The ejection handle on a Martin-Baker seat is painted in diagonal yellow and black stripes for exactly the reason you would assume: because when you need it, you need to find it without thinking. I know this because I spent an unreasonable amount of time looking at one during a static display at Fairford, maybe four years ago, crouched beside a two-seat fast jet with my face close enough to the cockpit rail to feel the residual warmth coming off the canopy. There was a pilot standing nearby answering questions from a small group, and I heard him describe the ejection envelope with the kind of calm specificity that you develop when you have memorised something thoroughly enough that it has stopped being frightening. Minimum altitude. Minimum airspeed. The window in which the seat will work and the window in which it will not. He was matter-of-fact about it. The honesty was, in its way, more unsettling than drama would have been.
I have been thinking about that conversation since the details of what happened over Idaho began to emerge.
The broad facts, as they exist in the public record, are these: four people survived an incident involving EA-18G Growlers because ejection seats functioned as they were designed to function, in conditions and at speeds where the margin between outcome and catastrophe is measured not in seconds but in fractions of seconds. The specific sequence of events that led to the ejections is the subject of the investigation whose findings have been, as I noted when writing about this previously, released with less specificity than the severity of the incident would seem to warrant. But the ejection seats worked. Four people are alive who might not be.
That fact deserves to be looked at clearly, from a couple of different directions, because the instinct to treat it as simply a good news story is understandable but incomplete.
The first thing to understand about a modern ejection seat doing what these seats did is that it represents the endpoint of an engineering lineage that is, in significant part, British. Martin-Baker, based in Buckinghamshire, has been producing ejection seats since the late 1940s and the counter on their website, the one tracking confirmed lives saved, has been climbing past seven thousand for some time. The physics of the problem have not changed since James Martin was working through it in the postwar years: you need to get a human body clear of a stricken aircraft quickly enough to allow a parachute to deploy, in conditions that may include high speed, low altitude, inverted attitude, and a cockpit that is no longer where it was designed to be. The engineering solution to that problem is one of the more remarkable things the British aerospace industry has produced, and it tends to get discussed publicly only when it has just saved someone’s life, which means it tends to get discussed in the compressed emotional register of a rescue story rather than the considered register that its actual complexity would justify.
The second thing, and this is where I want to slow down for a moment, is what it means that four people needed those seats to work.

I want to be careful here.
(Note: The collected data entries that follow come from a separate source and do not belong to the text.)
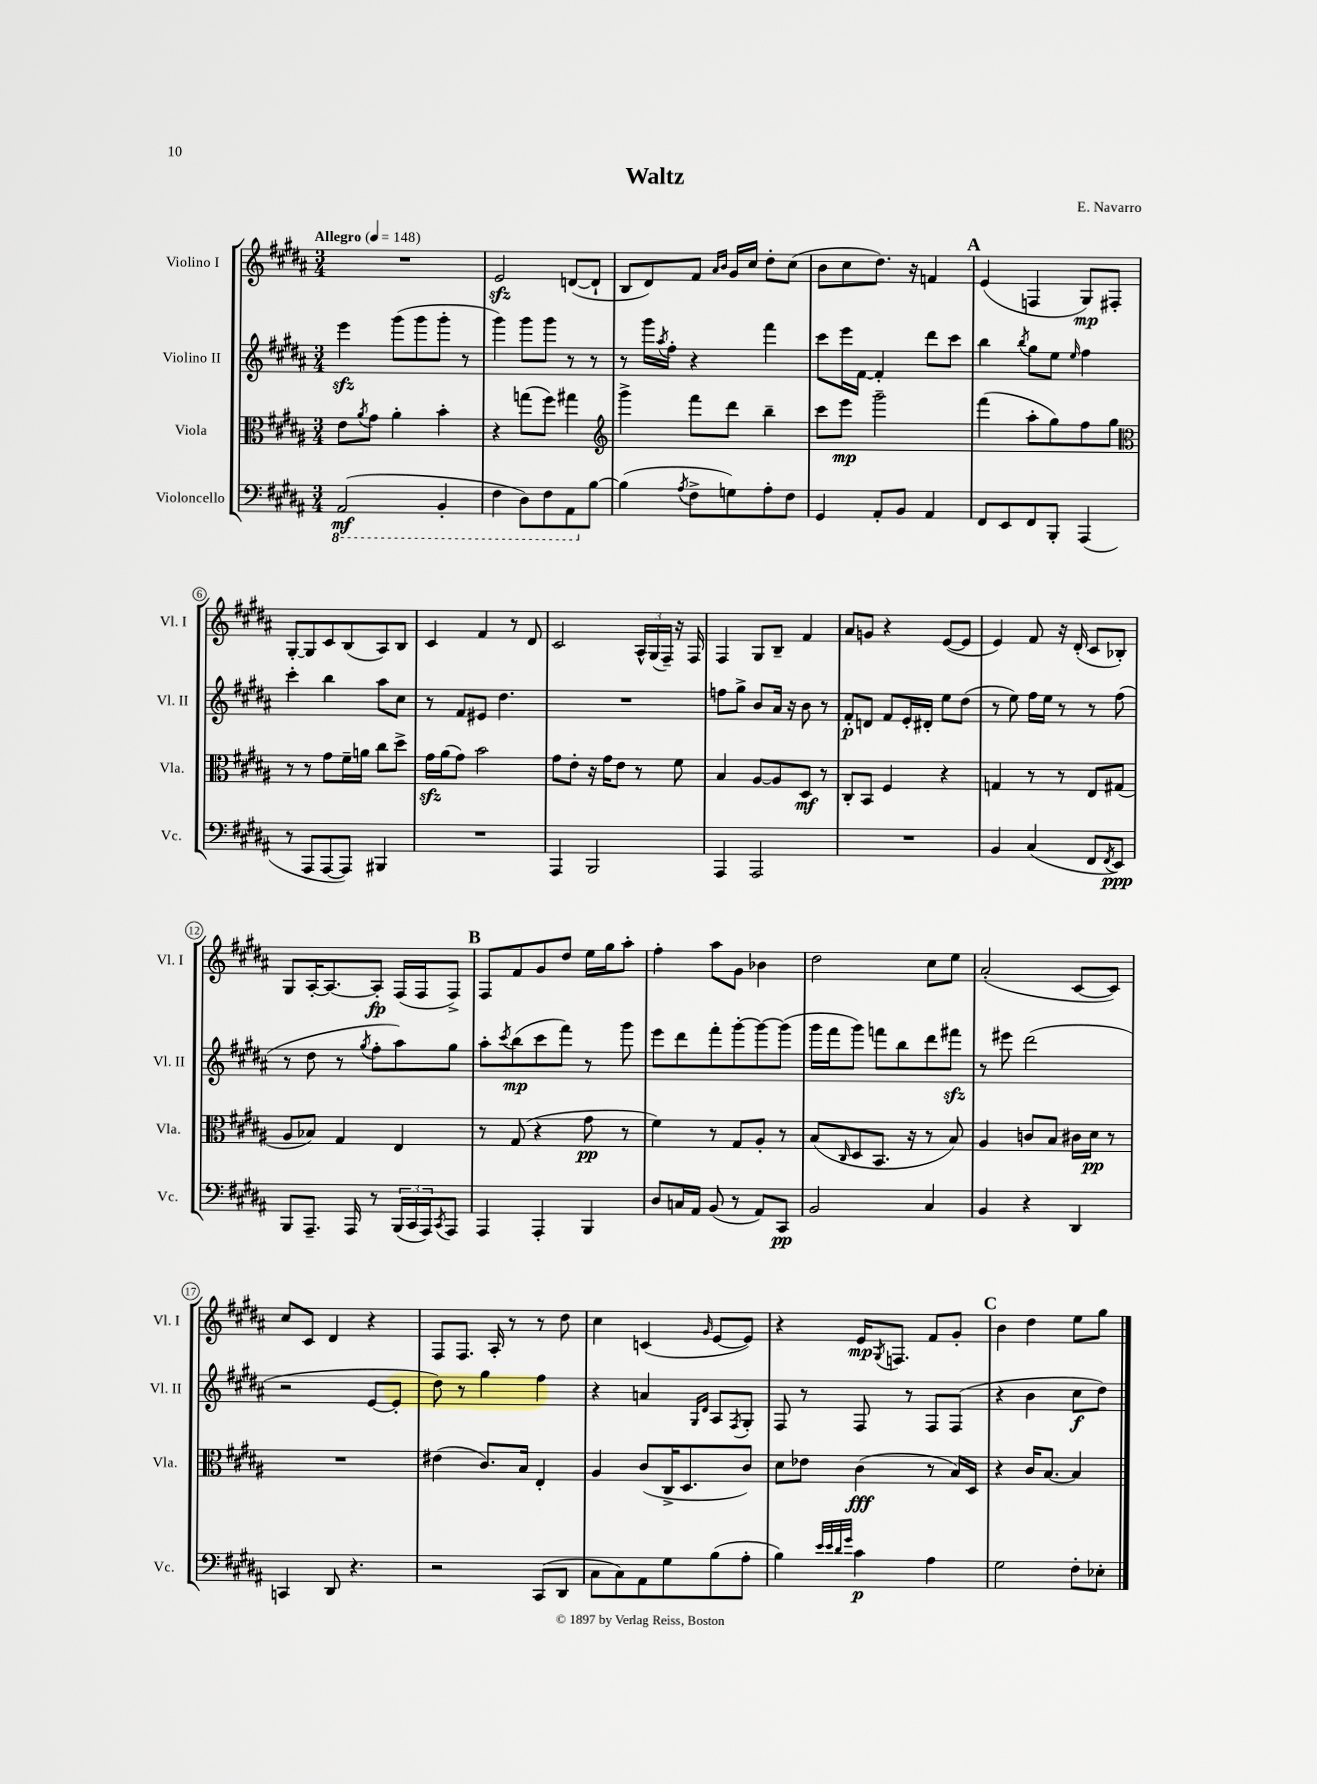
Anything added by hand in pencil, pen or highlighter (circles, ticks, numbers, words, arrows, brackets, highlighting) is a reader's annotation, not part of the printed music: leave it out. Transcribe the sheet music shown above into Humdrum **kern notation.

**kern	**kern	**kern	**kern
*staff4	*staff3	*staff2	*staff1
*clefF4	*clefC3	*clefG2	*clefG2
*k[f#c#g#d#a#]	*k[f#c#g#d#a#]	*k[f#c#g#d#a#]	*k[f#c#g#d#a#]
*M3/4	*M3/4	*M3/4	*M3/4
*MM148	*MM148	*MM148	*MM148
(2AAA#	8e	4eee	2.r
.	8qa#	.	.
.	8g#	.	.
.	4a#'	(8ggg#	.
.	.	8ggg#	.
4BBB'	4b'	8ggg#'	.
.	.	8r	.
=	=	=	=
4FF#	4r	4ggg#)	2e
8DD#)	(8gg	8ggg#	.
8FF#	8ff#)	8ggg#	.
8AAA#	4gg#	8r	([8d
[8B	.	8r	8d`]
=	=	=	=
*	*clefG2	*	*
(4B]	4ggg#^	8r	8B
.	.	16ggg#	8d#)
.	.	8qaa#	.
.	.	16ff#'	.
8qA#	.	.	.
8F#^	8fff#	4r	8f#
.	.	.	16qqa#
.	.	.	16qqb
8G)	8ddd#	.	16g#
.	.	.	16cc#
8A#'	4bb~	4fff#	8dd#'
8F#	.	.	(8cc#
=	=	=	=
4GG#	8ccc#	8ccc#	8b
.	8eee	16eee	8cc#
.	.	[16f#	.
8AA#'	2ggg#~	4f#']	8.dd#)
8BB	.	.	.
.	.	.	16r
4AA#	.	8ddd#	4f
.	.	8ccc#	.
=	=	=	=
8FF#	(4fff#	4bb	(4e
8EE	.	.	.
.	.	8qbb	.
8FF#	8aa#'	8gg#	4F
8BBB'	8gg#)	8ee	.
.	.	16qqee	.
(4AAA#	8ff#	4ff#	8G#)
.	8gg#	.	8F#'
=	=	=	=
*	*clefC3	*	*
8r	8r	4ccc#'	[8G#'
8AAA#	8r	.	8G#]
[8AAA#	8g#	4bb	8c#
8AAA#])	16f#~	.	(8B
.	16a	.	.
4BBB#	8cc#	8aa#	8A#)
.	8dd#^	8cc#	8B
=	=	=	=
2.r	16g#	8r	4c#
.	(16a#	.	.
.	8g#)	8f#	.
.	2b	8e#	4f#
.	.	4.dd#	.
.	.	.	8r
.	.	.	8d#
=	=	=	=
4AAA#	8g#	2.r	2c#
.	8e'	.	.
2BBB	16r	.	.
.	16g#	.	.
.	8e	.	.
.	8r	.	24A#^^
.	.	.	(24G#
.	.	.	24F#~)
.	8f#	.	16r
.	.	.	16F#
=	=	=	=
4AAA#	4B	8ff	4F#
.	.	8gg#^	.
2AAA#	[8A#	8b	8G#
.	8A#]	16a#	8B~
.	.	16r	.
.	8D#	8b	4f#
.	8r	8r	.
=	=	=	=
2.r	8C#'	8f#'	8a#
.	8BB	8d	8g
.	4F#	8f#	4r
.	.	16e'	.
.	.	16d#'	.
.	4r	8ee	([8e
.	.	(8dd#	8e]
=	=	=	=
4BB	4G	8r	4e)
.	.	8ee)	.
(4C#	8r	16ff#	8f#
.	.	16ee	.
.	8r	8r	16r
.	.	.	(16d#'
8FF#	8E	8r	8c#
8qFF#	.	.	.
8EE)	(8G#	(8ff#	8B-')
=	=	=	=
8BBB	8A#	8r	8G#
8.AAA#~	8B-)	8dd#	[16A#'
.	.	.	8.A#_
.	4G#	8r	.
16AAA#	.	.	.
.	.	8qgg#	.
8r	.	8ff#'	8A#']
(24BBB	4E	8aa#)	(16F#
24CC#	.	.	.
.	.	.	16F#
24AAA#)	.	.	.
8qCC#	.	.	.
8AAA#	.	8gg#	8F#^)
=	=	=	=
4AAA#	8r	8aa#'	8F#
.	.	8qccc#	.
.	(8G#	(8bb	8f#
4AAA#'	4r	8ccc#	8g#
.	.	8fff#)	8dd#
4BBB	8g#	8r	16ee
.	.	.	16gg#
.	8r	8ggg#	8aa#'
=	=	=	=
8D#	4f#)	8eee	4ff#'
16C	.	8ddd#	.
16AA#	.	.	.
(8BB	8r	8fff#'	8aa#
8r	8G#	[8ggg#'	8g#
8AA#)	8A#'	8ggg#_	4b-
8CC#	8r	(8ggg#]	.
=	=	=	=
2BB	(8B	16ggg#	2dd#
.	.	16fff#	.
.	16qqC#	.	.
.	8D#	8ggg#)	.
.	8.BB	8fff	.
.	.	8bb	.
.	16r	.	.
4C#	8r	8ddd#	8cc#
.	8B)	8fff#	8ee
=	=	=	=
4BB	4A#	8r	(2a#'
.	.	8eee#	.
4r	8c	(2ddd#	.
.	8B	.	.
4DD#	16c#	.	[8c#
.	16d#	.	.
.	8r	.	8c#])
=	=	=	=
4CC	2.r	2r	8cc#
.	.	.	8c#
8DD#	.	.	4d#
4.r	.	.	.
.	.	[8e	4r
.	.	8e']	.
=	=	=	=
2r	(4e#	8dd#)	8F#
.	.	8r	8.F#
.	8.c#)	4gg#	.
.	.	.	16A#'
.	.	.	8r
.	16B	.	.
(8CC#	4E'	4ff#	8r
8DD#	.	.	8dd#
=	=	=	=
8C#	4A#	4r	4cc#
8C#)	.	.	.
8AA#	(8c#	4a	(4c
8G#	16C#^	.	.
.	8.D#	.	.
.	.	16qqG#	.
.	.	16qqd#	16qqg#
(8B	.	8A#	[8e
.	.	8qF#	.
8A#'	8c#)	8G#'	8e])
=	=	=	=
4B)	8d#	8F#	4r
.	8e-	8r	.
32qqe	.	.	.
32qqe	.	.	.
32qqd#	.	.	.
32qqg#	.	.	.
4c#	(4c#	8F#	16e
.	.	.	8qG#
.	.	.	8.F
.	.	8r	.
4A#	8r	8F#	8f#
.	16B)	(8F#	8g#'
.	16D#	.	.
=	=	=	=
2G#	4r	4r	4b
.	16c#	4b	4dd#
.	[8.B	.	.
8F#'	4B]	8cc#	8ee
8E-'	.	8dd#)	8gg#
==	==	==	==
*-	*-	*-	*-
I am not suggesting that the people in those aircraft did anything wrong, or that the incident was the result of negligence in any form that the public record currently supports. What I am suggesting is that the ejection seat story and the incident investigation story are not separate stories. They are the same story told from different angles, and the angle that tends to receive the more enthusiastic coverage is the one about survival and engineering, while the angle about what sequence of decisions and conditions produced the emergency in the first place continues to be processed behind the comfortable screen of an ongoing investigation.
I have watched enough airshow incidents unfold from a distance to know that the pattern of information release is fairly consistent. The immediate aftermath produces acknowledgement and condolence where applicable. The intermediate period produces references to the investigation and requests for patience. The conclusion of the investigation produces either a report of genuine substance or a summary that attributes the incident to a category of cause without providing the specific analysis that would allow the public to understand what, if anything, has been learned. The Growler situation is currently in the intermediate period, and the second grounding and clearance suggests that the intermediate period has been more complicated than initially presented.
What I know from years of standing beside aircraft at events like this one, from Fairford down to grass strip fly-ins where the crowd is small enough that you can have an actual conversation with the people who flew in, is that the machinery involved in military fast jet display flying operates at tolerances that leave very little room for anything to be even slightly wrong. A Spitfire at Redhill has a particular kind of presence when it is close, close enough to see the panel lines and the exhaust staining and the way the propeller disc catches the light, and it is almost impossibly easy to watch it and think about the flying and not think about the engineering underneath the flying. The ejection seat in an aircraft like the Growler is the engineering underneath the engineering. It is what you have when everything else has reached its limit.
Four people are alive because that system worked exactly as it was designed to. The people who designed it deserve acknowledgement. So does the question of why it was needed.
Those two things are not in competition. They are both part of the same honest account.